Bradford is on the brink of a breakthrough in the prevention and care of diabetes, the district's top public health doctor said.

The message comes from Dr Dee Kyle, public health director at Bradford Health Authority, in her annual report which highlights the disease and developments in its care in the district.

The city had identified the disease as a health priority, she said, because of the high number of cases in the district.

Dr Kyle's 56-page report said: "Only a couple of years ago, when carrying out a health needs assessment for diabetes, we skipped over a focus on prevention and began to work on early detection. It is now much clearer that diabetes can be prevented, at least on a population level."

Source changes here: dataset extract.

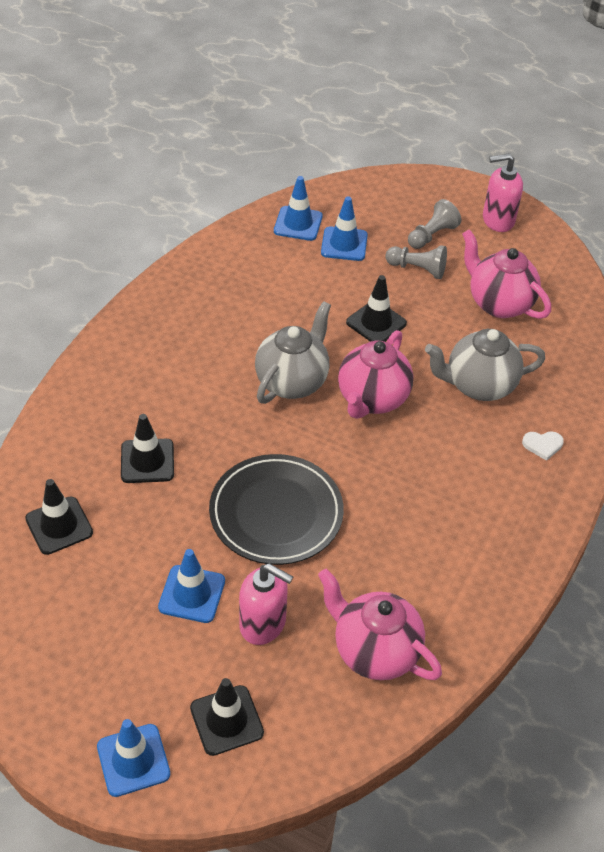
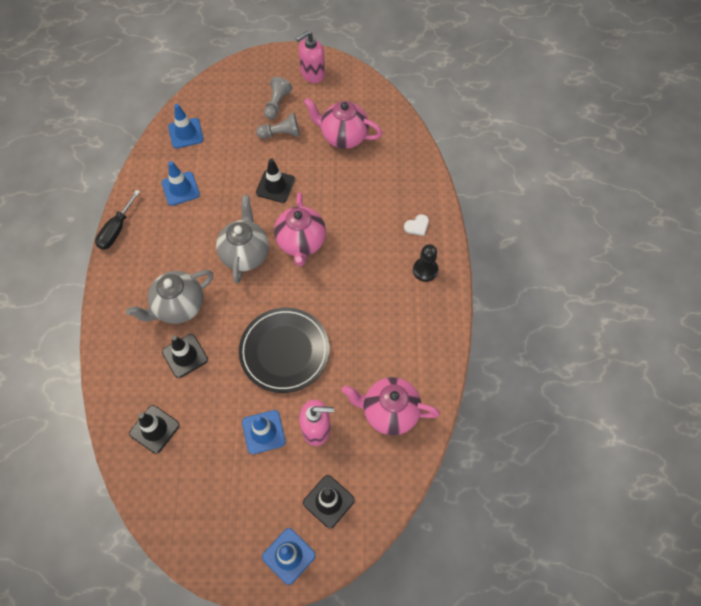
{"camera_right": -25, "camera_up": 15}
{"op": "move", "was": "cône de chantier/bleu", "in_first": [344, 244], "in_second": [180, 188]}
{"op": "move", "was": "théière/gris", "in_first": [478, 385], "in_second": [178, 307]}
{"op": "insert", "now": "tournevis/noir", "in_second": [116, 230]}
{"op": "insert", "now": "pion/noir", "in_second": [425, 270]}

There are more than 9,000 known patients with diabetes in the Bradford district, almost one third of them from South Asian ethnic minority groups.

The service now up and running in Bradford has been praised by Government health secretary Alan Milburn, who visited one of the city's satellite diabetic clinics and nurse-led services, and noted this was the sort of thing he would like to see across the country.

Bradford Health Authority had been quoted by the National Audit Office as an example of an area where real attempts were being made to meet the challenge of targeting people at risk of developing diabetes, and who might find health education material less accessible.

Ways of detecting the disease early which have been pioneered in Bradford include testing people as they leave mosques, and diabetes specialist nurses working in the community offering support, information and advice to newly-diagnosed diabetics and their families.

Dr Kyle said: "The facts about the growth of diabetes in populations who eat more and walk less, and the complications of diabetes which can be devastating - death, blindness, amputations, kidney failure - must be acknowledged."